Travel companies have been urged to adapt to the sharing economy – or face missing out on considerable opportunities.
Benita Matofska, founder of The People Who Share told delegates at the ITT Conference that in 2017, travel and tourism contributed $8.3 trillion to the global economy. “The sharing economy contributed $2 trillion – and it’s only a few years old.”
She also pointed out that the sharing economy was not just the preserve of the young, highlighting statistics which showed 28% of people aged over 50 had used a sharing economy service.
“Also, 24% of sharing economy service providers are 55+, and participation rates of 55+ grew by 375% in 2017,” she said. “Every business can and should participate."
Matofska said there were five key ways travel businesses wanting to enter the sharing economy should consider: Firstly partnering with someone – “think about who you could partner with to connect and trade with the crowd – who needs your assets?”

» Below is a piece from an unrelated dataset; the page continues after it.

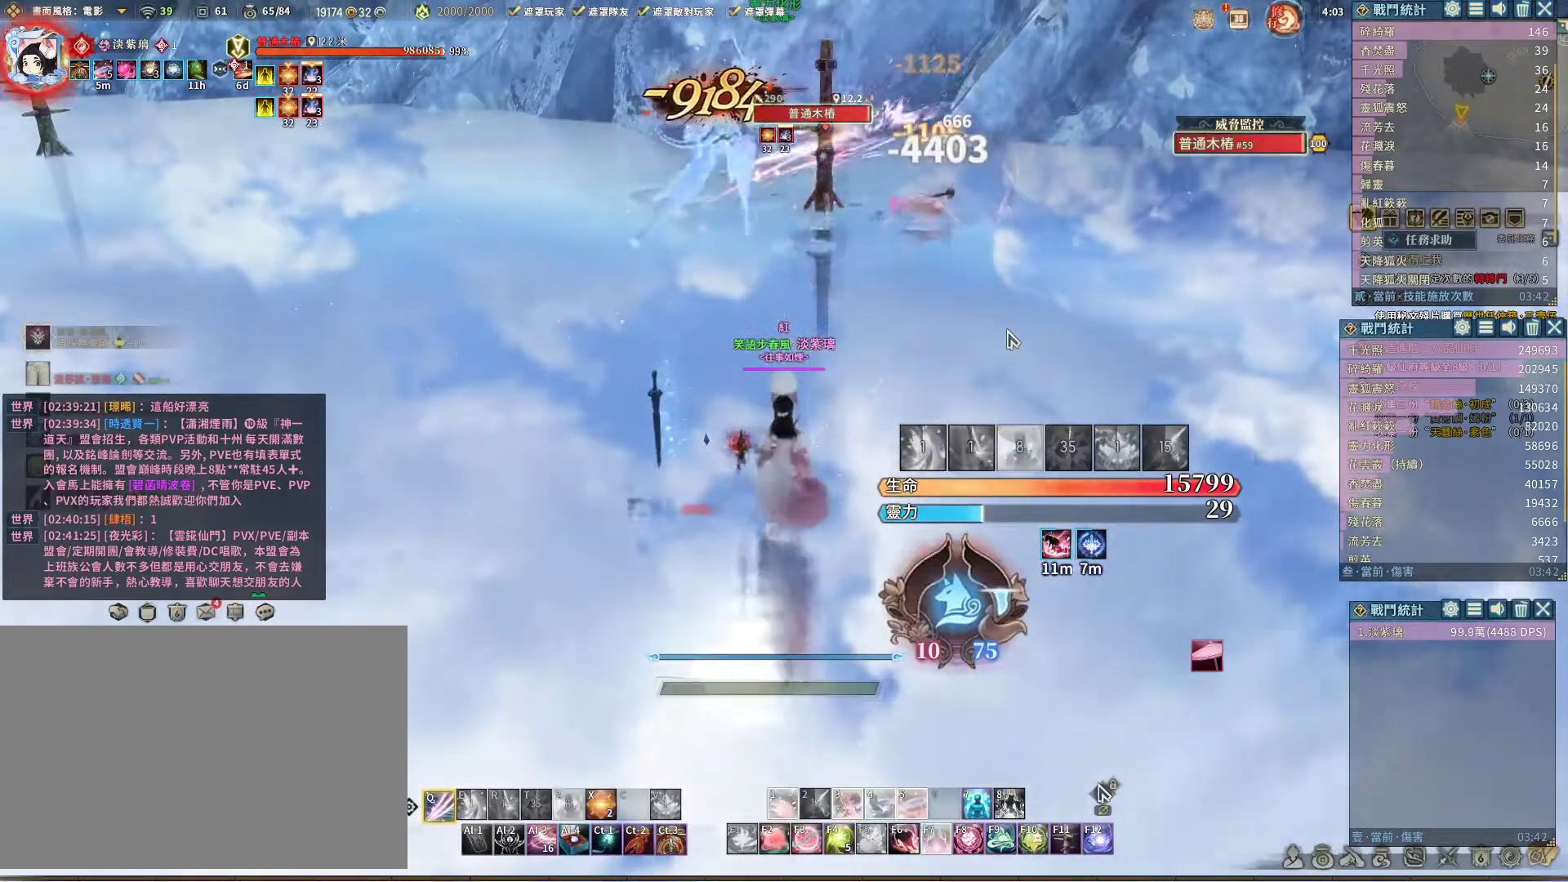
{"keys": ["q"], "mouse": [], "events": []}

“Secondly, how could you enable peer-to-peer activity? Who could you connect your customers with to offer a unique experience? Thirdly – crowdsourcing, how can you involve the crowd with you brand?
“Fourth is ‘acquire’ – which sharing economy brand that’s already out there could enhance your offer? And lastly, consider the community – how could you become a community hub for your customers?”
Matofska added to delegates: “We’ve seen that people want to connect. Participation in the sharing economy is expected to double by 2020 – the question is, will you be part of it?”